Krrish 3 (2013)
Forgive me for indulging in what’s become one of the more tiresome clichés of 2013, but I will now complain about how Krrish 3 is more of a Superman movie than Man of Steel was.
And yet, it’s true all the same. 2013 may come to be known as the year when the old icons of heroism in fiction were brought down and corrupted for mass-market consumption, while newer heroes stepped up to stand for the ideals that they no longer would, or could. One by one this summer, Superman, Captain Kirk, and the Lone Ranger, beloved role models of previous generations, found themselves stripped of their idealism, and reduced to violent, thoughtless, decidedly unheroic versions of themselves. Meanwhile, brand new, or at least more recent franchises emerged as their surprise successors: Pacific Rim, The Fast & The Furious, even Iron Man (not a new character by any means, but one who was relatively obscure until his film debut in 2008) all came forth full of the youthful idealism and sense of fun that we used to get from Superman (and company).
But as much as all that can be said for the aforementioned summer films, it’s even more true of this late entry, the Indian superhero blockbuster Krrish 3. And who better to infuse a modern superhero film with a sense of childlike naiveté than Bollywood, an industry with what seems like an almost universally childlike feel to their films? Krrish 3 is the third entry in the oddly-named franchise (there is no Krrish 2) that started with Koi… Mil Gaya, a film most easily described as “the Indian E.T.”, except in this version, Elliot is a mentally handicapped adult named Rohit. The second film, Krrish, completely switched genres, omitting the cute little alien and revolving around Rohit’s son, Krishna, who inherited superpowers from his father that were given to him by said alien. Donning a black coat and broken mask, he becomes basically Indian Superman (Indian Golden Age Superman at first, but leveling up to Indian Silver Age Superman by the end of this film), right down to marrying a smokin’ hot journalist (Priyanka Chopra).
The film is Bollywood to the core, which should tell you up front whether or not it’s for you. For my part, I love Bollywood in all its over-the-top glory, and not in that condescending “oh, you wacky foreigners” way people love Psy. I simply enjoy bombast in my entertainment. I’m a “go big or go home” kinda guy. What can I say? I guess I just have this weird need for my entertainment to be, you know, entertaining. And Bollywood knows how to entertain, with their 3-hour musical comedy drama action horror sci-fi fantasy extravaganzas. It’s amazing how well the average Bollywood movie seems to hold together in light of their “everything but the kitchen sink” approach, but somehow they usually manage to keep everything from feeling incongruous, and even when they don’t, you’re usually having too much fun to care.
In retrospect, it’s amazing that Bollywood superhero movies aren’t more common, because the genre suits their style perfectly.
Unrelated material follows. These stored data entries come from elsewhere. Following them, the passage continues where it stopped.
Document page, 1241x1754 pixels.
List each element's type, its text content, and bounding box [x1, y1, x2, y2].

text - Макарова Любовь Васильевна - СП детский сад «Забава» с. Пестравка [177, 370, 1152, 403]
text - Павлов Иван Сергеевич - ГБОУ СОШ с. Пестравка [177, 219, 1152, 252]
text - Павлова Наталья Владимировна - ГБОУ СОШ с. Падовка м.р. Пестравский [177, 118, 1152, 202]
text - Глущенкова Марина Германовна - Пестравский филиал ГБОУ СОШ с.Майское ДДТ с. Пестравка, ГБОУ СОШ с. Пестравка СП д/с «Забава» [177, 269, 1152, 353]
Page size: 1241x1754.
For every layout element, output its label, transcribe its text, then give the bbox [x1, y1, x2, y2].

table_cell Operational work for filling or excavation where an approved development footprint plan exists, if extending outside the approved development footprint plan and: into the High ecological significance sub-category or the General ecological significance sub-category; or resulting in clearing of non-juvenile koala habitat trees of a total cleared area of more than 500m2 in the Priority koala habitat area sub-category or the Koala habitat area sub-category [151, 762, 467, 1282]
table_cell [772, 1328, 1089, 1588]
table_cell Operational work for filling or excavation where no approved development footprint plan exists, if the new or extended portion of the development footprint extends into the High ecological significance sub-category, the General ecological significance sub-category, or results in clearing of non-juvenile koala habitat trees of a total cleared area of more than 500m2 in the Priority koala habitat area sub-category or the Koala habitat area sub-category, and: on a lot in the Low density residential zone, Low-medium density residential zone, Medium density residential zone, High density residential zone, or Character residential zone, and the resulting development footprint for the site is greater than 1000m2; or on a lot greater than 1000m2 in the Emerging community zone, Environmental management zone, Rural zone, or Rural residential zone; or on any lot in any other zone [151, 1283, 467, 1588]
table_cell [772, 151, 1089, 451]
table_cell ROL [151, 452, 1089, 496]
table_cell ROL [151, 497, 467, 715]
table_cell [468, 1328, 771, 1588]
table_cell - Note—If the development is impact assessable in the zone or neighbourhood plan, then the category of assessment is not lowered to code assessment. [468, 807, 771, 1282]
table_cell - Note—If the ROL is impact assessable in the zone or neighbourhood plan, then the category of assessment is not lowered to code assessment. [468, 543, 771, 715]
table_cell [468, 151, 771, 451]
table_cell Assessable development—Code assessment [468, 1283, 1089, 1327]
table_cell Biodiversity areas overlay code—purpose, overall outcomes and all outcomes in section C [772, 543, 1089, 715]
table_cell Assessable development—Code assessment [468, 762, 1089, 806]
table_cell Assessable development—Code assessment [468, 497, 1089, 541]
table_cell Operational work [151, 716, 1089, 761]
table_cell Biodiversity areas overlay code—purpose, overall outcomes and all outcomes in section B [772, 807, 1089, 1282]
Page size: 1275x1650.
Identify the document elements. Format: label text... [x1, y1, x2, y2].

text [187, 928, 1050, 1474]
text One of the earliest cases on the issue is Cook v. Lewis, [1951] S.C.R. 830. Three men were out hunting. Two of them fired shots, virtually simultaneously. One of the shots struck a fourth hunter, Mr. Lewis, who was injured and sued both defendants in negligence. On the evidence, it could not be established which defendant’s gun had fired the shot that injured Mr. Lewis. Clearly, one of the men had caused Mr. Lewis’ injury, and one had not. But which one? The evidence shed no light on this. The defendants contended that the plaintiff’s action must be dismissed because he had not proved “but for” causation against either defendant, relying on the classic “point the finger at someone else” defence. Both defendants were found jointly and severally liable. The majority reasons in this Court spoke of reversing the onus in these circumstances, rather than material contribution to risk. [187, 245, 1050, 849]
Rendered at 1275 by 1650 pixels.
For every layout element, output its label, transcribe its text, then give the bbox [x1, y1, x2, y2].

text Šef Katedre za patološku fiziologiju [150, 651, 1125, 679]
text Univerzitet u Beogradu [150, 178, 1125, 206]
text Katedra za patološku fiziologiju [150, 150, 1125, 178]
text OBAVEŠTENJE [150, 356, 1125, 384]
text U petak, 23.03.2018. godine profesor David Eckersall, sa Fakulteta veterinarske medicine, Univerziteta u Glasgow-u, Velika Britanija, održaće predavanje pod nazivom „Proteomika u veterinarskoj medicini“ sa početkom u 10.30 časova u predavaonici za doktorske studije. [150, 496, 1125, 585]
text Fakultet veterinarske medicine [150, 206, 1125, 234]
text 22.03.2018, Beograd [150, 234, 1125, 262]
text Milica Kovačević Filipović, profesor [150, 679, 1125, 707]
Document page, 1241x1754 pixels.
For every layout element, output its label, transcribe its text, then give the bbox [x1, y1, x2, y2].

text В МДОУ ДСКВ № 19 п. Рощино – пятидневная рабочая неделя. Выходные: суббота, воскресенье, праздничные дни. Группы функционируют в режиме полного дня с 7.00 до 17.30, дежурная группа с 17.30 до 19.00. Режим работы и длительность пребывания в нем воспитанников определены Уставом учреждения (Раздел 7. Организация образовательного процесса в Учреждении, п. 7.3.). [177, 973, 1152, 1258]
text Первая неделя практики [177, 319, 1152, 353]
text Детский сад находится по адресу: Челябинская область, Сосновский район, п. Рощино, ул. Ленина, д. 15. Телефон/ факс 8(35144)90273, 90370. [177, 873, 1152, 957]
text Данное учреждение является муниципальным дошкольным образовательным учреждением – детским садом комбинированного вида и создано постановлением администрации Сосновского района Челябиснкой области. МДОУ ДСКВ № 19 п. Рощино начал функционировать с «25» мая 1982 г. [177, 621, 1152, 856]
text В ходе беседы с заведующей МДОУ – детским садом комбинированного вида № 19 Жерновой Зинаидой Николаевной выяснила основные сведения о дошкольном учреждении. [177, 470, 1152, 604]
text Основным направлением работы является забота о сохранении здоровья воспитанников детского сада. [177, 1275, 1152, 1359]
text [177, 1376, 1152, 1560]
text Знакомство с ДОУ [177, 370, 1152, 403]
The outrageous “fuck physics” gusto perfectly fits the camp grandiosity of comic books, and their tendency towards “gosh gee” moralizing and innocence (which comes off as surprisingly genuine for something that’s likely censorship-driven) is almost identical to the tone of Silver Age Superman stories.
And a Silver Age Superman story this is, right down to the core. At less than a quarter of the budget, Krrish 3 satisfies in ways Man of Steel utterly failed to do, by capturing that idealistic “Superman” feel that the actual Superman movie completely missed or glossed over. It zigs at every point Man of Steel zagged. The final battle between Krrish and his nemesis is so similar in staging to Superman vs. Zod, you’d be forgiven for thinking they must have somehow ripped it off (even though they would’ve been making this before Man of Steel even came out). The only real difference? Krrish actually shows concern for the civilians imperiled by the wayside, stopping to smash falling debris that’s about to crush them, and at one point letting the villain wail on him while he focuses on holding up a falling building to save an abandoned baby below.
Call it cheesy if you want, but that old fashioned spirit is what gives this film the charm that Man of Steel tried and failed to capture. There’s an early scene in which Krrish is moved almost to tears by the courage of a little boy who nearly died trying to help a stuck pigeon, which kicks off the movie’s running theme of “anyone who does good for others is Krrish (i.e. a hero)” and pretty much sums up everything this movie does right. Its wide-eyed optimism may be too sugary sweet for some, but for me, this is everything I want out of a good superhero story. Add to that the fact that the effects and action sequences are genuinely exciting and well-staged, and you have basically a perfect superhero movie. If it plays anywhere near you, don’t miss it. At the very least, it’ll give you something to do until Thor: The Dark World comes out in a few days.